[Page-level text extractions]
--- --- ---

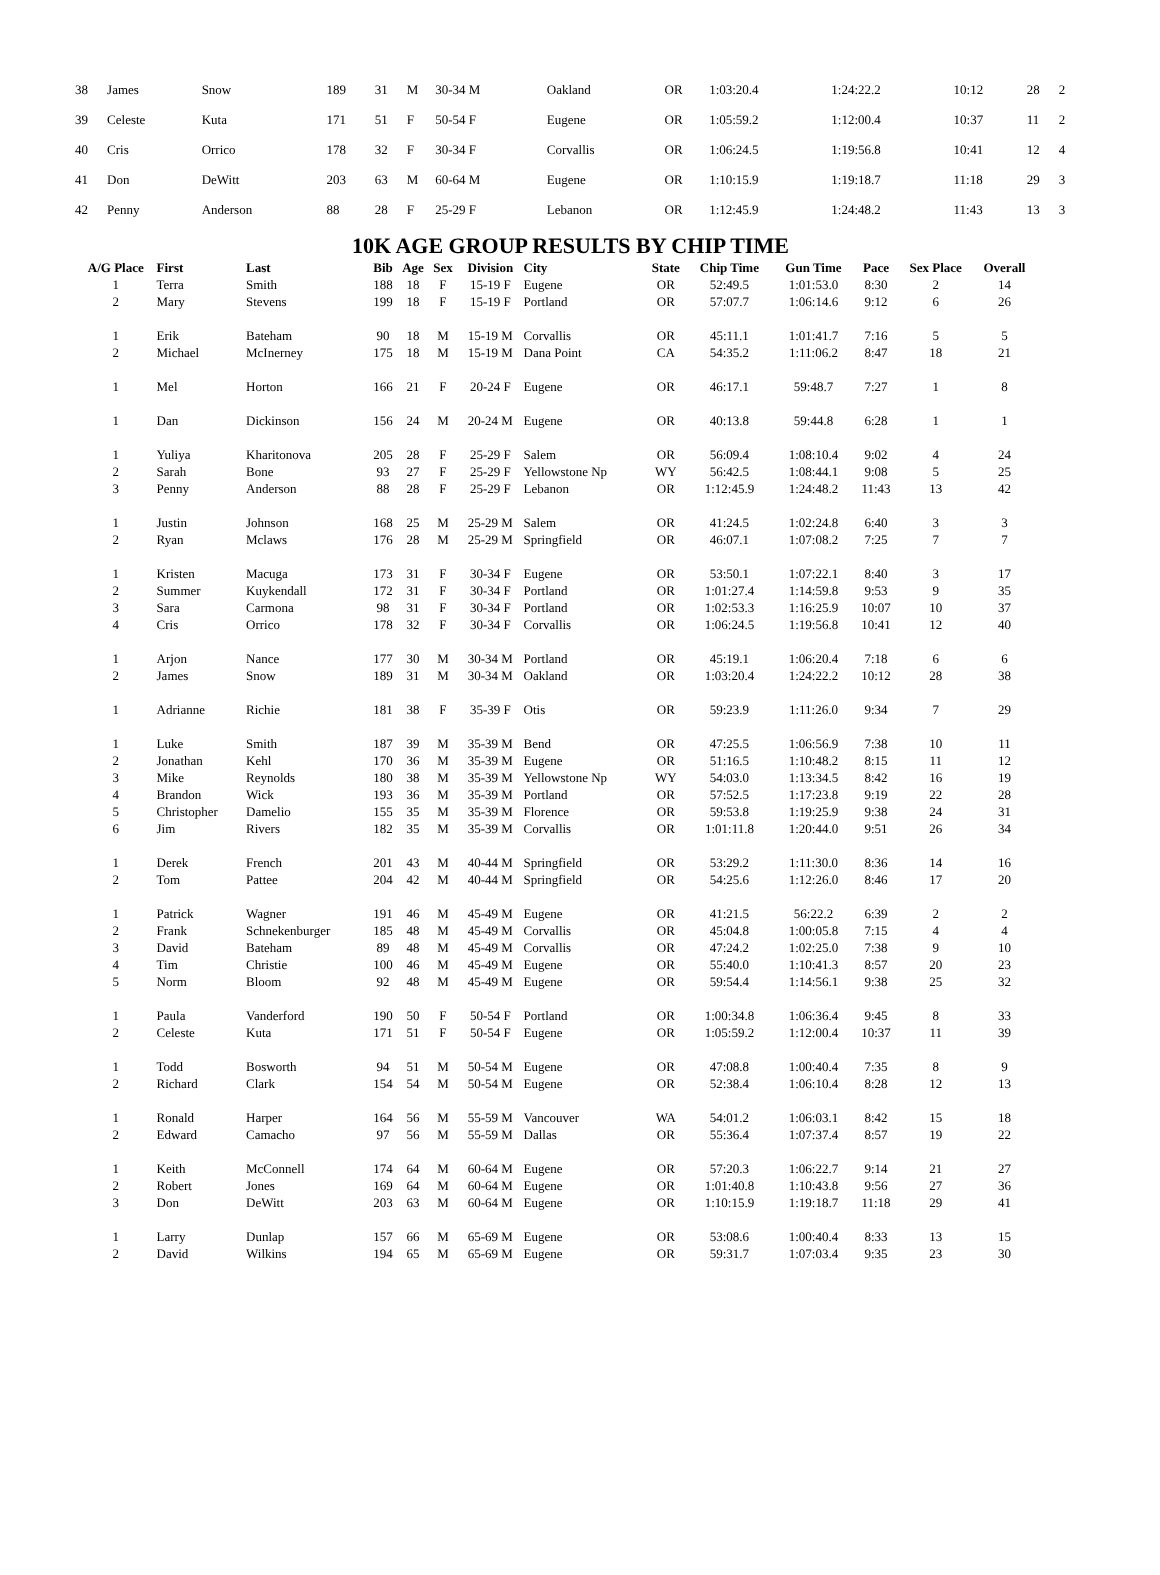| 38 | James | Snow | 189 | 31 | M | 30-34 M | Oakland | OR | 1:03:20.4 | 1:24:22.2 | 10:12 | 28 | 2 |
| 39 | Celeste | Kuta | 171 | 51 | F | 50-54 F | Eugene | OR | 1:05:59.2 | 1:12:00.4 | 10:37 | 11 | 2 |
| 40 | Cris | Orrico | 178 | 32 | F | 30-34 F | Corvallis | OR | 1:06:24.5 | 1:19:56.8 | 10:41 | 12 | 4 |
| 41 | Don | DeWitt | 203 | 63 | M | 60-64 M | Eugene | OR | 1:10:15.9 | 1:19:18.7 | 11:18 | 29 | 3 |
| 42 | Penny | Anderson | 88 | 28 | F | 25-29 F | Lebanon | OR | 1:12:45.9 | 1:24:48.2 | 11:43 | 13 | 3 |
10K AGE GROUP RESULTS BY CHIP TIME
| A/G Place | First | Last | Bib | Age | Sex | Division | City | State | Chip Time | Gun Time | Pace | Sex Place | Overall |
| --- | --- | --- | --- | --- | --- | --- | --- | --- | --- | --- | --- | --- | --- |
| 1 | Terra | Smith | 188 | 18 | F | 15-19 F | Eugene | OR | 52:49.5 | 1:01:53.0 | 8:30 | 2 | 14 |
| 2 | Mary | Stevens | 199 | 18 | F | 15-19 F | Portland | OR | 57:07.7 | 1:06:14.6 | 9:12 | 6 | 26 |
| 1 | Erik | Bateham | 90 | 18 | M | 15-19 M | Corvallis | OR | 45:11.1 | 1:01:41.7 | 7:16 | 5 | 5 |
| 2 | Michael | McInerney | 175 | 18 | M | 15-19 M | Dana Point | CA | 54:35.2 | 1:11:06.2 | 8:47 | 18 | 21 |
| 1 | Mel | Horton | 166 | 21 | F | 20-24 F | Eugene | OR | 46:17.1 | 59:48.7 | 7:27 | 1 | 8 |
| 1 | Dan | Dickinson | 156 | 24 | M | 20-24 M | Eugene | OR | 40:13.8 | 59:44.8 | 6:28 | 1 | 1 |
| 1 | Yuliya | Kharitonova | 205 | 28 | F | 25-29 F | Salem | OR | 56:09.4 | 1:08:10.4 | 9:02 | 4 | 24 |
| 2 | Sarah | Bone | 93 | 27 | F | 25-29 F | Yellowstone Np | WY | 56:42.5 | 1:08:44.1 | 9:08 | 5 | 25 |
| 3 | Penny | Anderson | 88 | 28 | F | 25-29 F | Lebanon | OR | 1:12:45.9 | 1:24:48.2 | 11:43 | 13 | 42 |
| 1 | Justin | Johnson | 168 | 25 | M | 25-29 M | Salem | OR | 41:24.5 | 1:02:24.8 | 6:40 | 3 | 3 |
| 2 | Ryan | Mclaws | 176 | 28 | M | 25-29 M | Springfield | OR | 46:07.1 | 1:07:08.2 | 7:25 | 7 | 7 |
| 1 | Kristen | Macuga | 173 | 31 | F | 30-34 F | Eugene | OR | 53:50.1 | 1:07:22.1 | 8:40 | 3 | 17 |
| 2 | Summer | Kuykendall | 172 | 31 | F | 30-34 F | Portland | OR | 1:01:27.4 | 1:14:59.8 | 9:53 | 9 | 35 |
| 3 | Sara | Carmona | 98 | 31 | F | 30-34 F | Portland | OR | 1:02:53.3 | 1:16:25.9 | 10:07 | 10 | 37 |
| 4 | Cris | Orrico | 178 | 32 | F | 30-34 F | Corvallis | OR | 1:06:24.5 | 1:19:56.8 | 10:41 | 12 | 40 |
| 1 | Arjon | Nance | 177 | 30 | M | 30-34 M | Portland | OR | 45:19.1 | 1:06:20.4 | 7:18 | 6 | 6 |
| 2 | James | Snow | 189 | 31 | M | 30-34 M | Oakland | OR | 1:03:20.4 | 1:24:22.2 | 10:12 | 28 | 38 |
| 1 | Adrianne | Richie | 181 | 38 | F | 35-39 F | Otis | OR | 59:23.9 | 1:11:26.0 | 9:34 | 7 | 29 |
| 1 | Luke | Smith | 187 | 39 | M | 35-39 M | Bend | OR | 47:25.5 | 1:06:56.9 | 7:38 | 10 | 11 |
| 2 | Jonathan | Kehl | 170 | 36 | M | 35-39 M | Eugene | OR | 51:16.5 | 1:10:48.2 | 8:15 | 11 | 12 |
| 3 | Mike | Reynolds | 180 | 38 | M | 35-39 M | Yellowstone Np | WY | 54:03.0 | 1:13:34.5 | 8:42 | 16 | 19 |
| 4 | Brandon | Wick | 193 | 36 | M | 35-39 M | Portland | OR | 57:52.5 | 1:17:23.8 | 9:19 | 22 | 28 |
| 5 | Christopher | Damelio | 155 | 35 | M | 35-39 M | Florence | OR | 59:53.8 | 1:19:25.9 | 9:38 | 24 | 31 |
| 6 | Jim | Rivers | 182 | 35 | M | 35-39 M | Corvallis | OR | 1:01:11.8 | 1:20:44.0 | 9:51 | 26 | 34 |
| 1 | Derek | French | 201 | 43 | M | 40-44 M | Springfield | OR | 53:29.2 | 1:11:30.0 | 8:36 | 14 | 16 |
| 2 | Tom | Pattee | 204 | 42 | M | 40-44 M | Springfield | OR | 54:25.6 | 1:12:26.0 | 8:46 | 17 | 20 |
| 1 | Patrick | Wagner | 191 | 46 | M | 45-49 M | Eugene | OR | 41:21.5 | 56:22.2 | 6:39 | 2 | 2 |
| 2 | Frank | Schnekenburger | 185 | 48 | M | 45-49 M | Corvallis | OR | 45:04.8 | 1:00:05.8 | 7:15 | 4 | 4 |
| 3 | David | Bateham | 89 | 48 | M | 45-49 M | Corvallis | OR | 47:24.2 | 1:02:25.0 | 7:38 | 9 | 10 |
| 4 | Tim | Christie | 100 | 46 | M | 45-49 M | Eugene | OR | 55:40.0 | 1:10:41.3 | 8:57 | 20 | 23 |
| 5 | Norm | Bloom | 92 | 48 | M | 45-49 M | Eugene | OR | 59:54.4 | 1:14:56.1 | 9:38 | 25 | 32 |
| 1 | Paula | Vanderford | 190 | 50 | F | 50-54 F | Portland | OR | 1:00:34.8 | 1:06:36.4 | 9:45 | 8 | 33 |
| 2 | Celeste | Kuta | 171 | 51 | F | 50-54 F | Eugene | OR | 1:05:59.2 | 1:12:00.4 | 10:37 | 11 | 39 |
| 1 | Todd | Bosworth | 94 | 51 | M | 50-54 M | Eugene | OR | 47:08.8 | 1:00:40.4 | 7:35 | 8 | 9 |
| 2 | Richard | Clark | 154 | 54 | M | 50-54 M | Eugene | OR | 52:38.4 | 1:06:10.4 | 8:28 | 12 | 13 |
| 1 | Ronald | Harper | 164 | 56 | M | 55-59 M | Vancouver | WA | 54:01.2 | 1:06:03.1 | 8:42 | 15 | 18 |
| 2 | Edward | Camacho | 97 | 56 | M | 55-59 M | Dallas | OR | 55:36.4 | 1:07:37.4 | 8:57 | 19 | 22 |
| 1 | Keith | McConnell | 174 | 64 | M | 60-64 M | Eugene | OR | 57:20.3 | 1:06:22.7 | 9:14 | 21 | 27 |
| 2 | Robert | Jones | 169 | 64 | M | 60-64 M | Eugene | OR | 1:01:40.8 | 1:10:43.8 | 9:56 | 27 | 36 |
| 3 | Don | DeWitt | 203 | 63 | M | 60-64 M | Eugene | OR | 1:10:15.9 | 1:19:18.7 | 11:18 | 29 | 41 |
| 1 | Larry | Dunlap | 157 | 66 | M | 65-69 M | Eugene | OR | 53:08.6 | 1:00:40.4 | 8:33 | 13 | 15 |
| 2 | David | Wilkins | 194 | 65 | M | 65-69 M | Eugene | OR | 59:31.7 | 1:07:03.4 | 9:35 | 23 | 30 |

--- --- ---

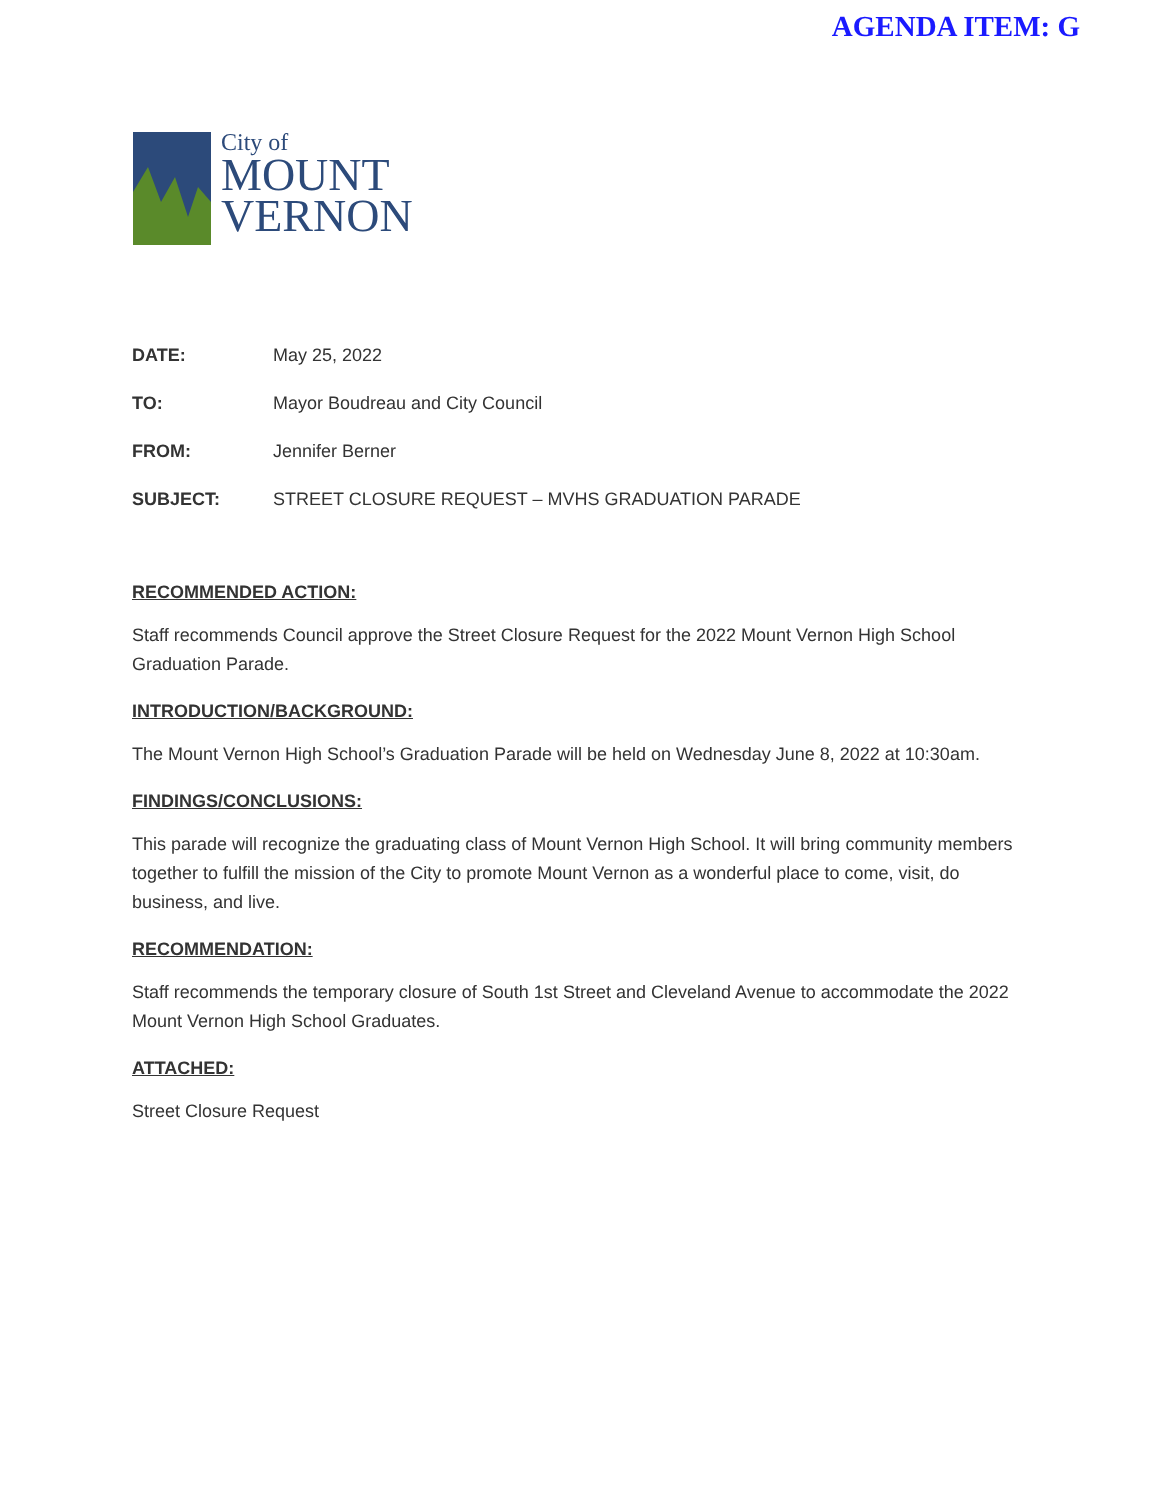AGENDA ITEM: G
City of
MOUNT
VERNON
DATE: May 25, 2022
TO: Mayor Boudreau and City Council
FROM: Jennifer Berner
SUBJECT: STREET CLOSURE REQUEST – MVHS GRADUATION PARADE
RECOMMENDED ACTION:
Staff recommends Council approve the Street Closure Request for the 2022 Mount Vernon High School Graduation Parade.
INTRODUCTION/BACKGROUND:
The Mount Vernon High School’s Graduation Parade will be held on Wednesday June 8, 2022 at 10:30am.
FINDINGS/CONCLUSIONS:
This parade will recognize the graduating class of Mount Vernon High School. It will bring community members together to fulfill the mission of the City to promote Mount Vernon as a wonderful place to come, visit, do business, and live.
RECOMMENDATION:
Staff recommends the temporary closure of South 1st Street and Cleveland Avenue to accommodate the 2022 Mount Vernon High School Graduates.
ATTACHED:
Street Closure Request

--- --- ---

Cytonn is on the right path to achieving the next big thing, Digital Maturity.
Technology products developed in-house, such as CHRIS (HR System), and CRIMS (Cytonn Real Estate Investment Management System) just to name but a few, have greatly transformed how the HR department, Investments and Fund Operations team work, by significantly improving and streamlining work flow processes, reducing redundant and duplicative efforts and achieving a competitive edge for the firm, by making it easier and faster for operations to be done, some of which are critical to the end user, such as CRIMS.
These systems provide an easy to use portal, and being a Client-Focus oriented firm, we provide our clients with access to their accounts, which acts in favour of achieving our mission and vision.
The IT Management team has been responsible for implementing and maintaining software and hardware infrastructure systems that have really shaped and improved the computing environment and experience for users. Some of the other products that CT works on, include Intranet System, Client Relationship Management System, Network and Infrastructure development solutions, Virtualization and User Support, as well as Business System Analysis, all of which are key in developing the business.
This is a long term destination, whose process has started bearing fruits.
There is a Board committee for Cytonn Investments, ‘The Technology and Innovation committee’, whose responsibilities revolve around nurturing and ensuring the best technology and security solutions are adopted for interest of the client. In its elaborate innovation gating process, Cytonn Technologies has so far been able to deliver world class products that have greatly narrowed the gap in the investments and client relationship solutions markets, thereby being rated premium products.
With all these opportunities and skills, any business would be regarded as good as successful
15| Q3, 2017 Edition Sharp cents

--- --- ---

§ **Exercise instructions**
Please, from the entries above, set down exactly the lines from the one containing "9:14 | 21 | 27 |" through the one containing "9:56 | 27 | 36 |", and only those.

§ **Written answer**
| 1 | Keith | McConnell | 174 | 64 | M | 60-64 M | Eugene | OR | 57:20.3 | 1:06:22.7 | 9:14 | 21 | 27 |
| 2 | Robert | Jones | 169 | 64 | M | 60-64 M | Eugene | OR | 1:01:40.8 | 1:10:43.8 | 9:56 | 27 | 36 |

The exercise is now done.